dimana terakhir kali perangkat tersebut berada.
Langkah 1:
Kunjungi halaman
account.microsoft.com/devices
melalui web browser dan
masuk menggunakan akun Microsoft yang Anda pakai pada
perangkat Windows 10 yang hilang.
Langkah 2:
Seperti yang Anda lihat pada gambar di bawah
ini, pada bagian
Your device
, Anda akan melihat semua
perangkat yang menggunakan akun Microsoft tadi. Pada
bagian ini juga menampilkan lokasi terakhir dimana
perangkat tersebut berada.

________________________________________

WHAT YOU SHOULD DO ::
Find every line in the records above that contains the word "akun", and copy each of those lines. Case counts.

EXPECTED ANSWER ::
masuk menggunakan akun Microsoft yang Anda pakai pada
perangkat yang menggunakan akun Microsoft tadi. Pada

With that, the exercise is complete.